Personally, I prefer Lemmy over Kbin because I hate karma and reputation points. I do not want to worry about downvotes, and Lemmy feels so fresh. I can post things that will receive lots of downvotes and not need to worry about losing karma.
aa
Technically, lemmy does actually track a user’s karma.
It’s- just not exposed via the user interface… as of right now.
Kinda of like how kbin displays who upvotes and downvotes. Lemmy also tracks this data too, and can easily report on exactly who is upvoting and downvoting.
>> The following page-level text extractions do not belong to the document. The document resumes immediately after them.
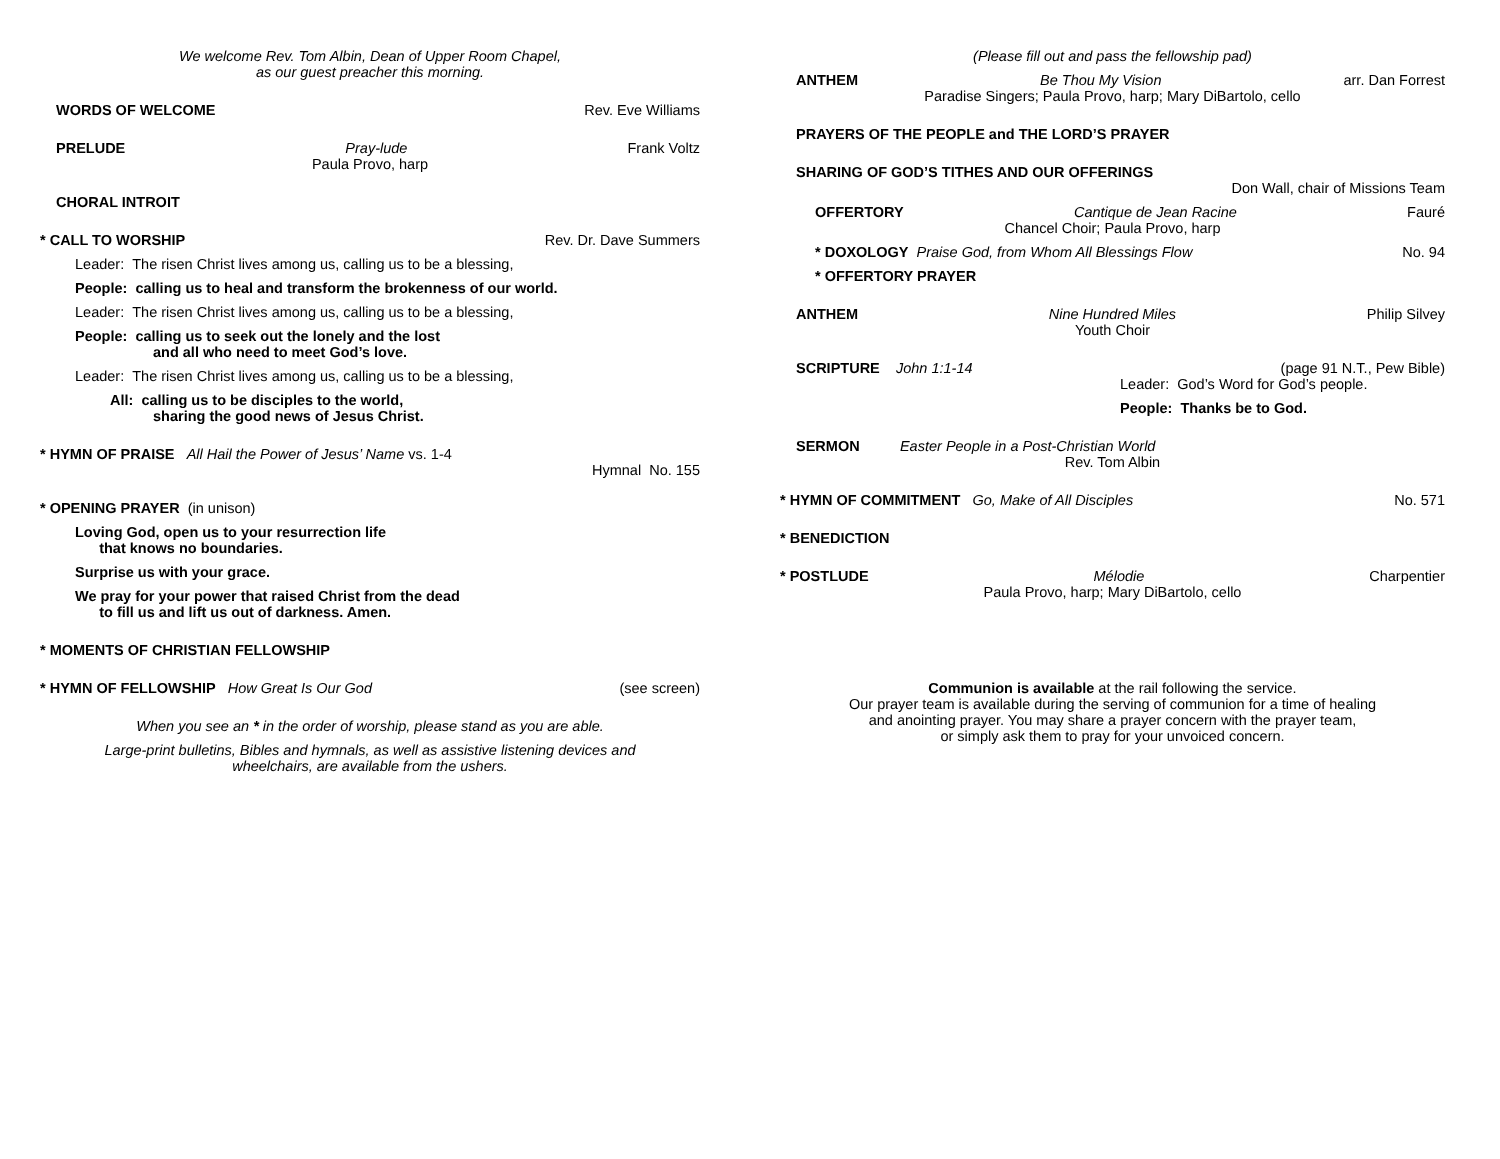We welcome Rev. Tom Albin, Dean of Upper Room Chapel,
as our guest preacher this morning.
WORDS OF WELCOME Rev. Eve Williams
PRELUDE Pray-lude Frank Voltz
Paula Provo, harp
CHORAL INTROIT
* CALL TO WORSHIP Rev. Dr. Dave Summers
Leader: The risen Christ lives among us, calling us to be a blessing,
People: calling us to heal and transform the brokenness of our world.
Leader: The risen Christ lives among us, calling us to be a blessing,
People: calling us to seek out the lonely and the lost
and all who need to meet God’s love.
Leader: The risen Christ lives among us, calling us to be a blessing,
All: calling us to be disciples to the world,
sharing the good news of Jesus Christ.
* HYMN OF PRAISE All Hail the Power of Jesus’ Name vs. 1-4
Hymnal No. 155
* OPENING PRAYER (in unison)
Loving God, open us to your resurrection life
that knows no boundaries.
Surprise us with your grace.
We pray for your power that raised Christ from the dead
to fill us and lift us out of darkness. Amen.
* MOMENTS OF CHRISTIAN FELLOWSHIP
* HYMN OF FELLOWSHIP How Great Is Our God (see screen)
When you see an * in the order of worship, please stand as you are able.
Large-print bulletins, Bibles and hymnals, as well as assistive listening devices and
wheelchairs, are available from the ushers.
(Please fill out and pass the fellowship pad)
ANTHEM Be Thou My Vision arr. Dan Forrest
Paradise Singers; Paula Provo, harp; Mary DiBartolo, cello
PRAYERS OF THE PEOPLE and THE LORD’S PRAYER
SHARING OF GOD’S TITHES AND OUR OFFERINGS
Don Wall, chair of Missions Team
OFFERTORY Cantique de Jean Racine Fauré
Chancel Choir; Paula Provo, harp
* DOXOLOGY Praise God, from Whom All Blessings Flow No. 94
* OFFERTORY PRAYER
ANTHEM Nine Hundred Miles Philip Silvey
Youth Choir
SCRIPTURE John 1:1-14 (page 91 N.T., Pew Bible)
Leader: God’s Word for God’s people.
People: Thanks be to God.
SERMON Easter People in a Post-Christian World
Rev. Tom Albin
* HYMN OF COMMITMENT Go, Make of All Disciples No. 571
* BENEDICTION
* POSTLUDE Mélodie Charpentier
Paula Provo, harp; Mary DiBartolo, cello
Communion is available at the rail following the service.
Our prayer team is available during the serving of communion for a time of healing
and anointing prayer. You may share a prayer concern with the prayer team,
or simply ask them to pray for your unvoiced concern.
In the case of this post, for example-
In the case of karma- Its all there too.
Comment Karma
Comment Negative Karma.
And- post karma exists too.
Oh dear. I am disappointed to see that. I can understand the point of scoring posts and comments, but what’s the point of keeping a score for the user? Is there a use for it now, or is it being kept just in case there’s a use for it later?
Hopefully it will not get exposed in the UI.
It’s necessary because the website is transparent, if you were to federate with an instance, you’d need this information in order to moderate your instance, in order to check for bots, and various other things, that’s the only reason it exists.
Just like on Reddit, I don’t care. As long as it’s not tied to my ability to interact with the community then let them have their silly internet points.
One annoying thing on some subreddits was moderators auto-removing your posts unless you had a certain amount of karma.
The throttles are really useful. But I agree on the first post and the removals.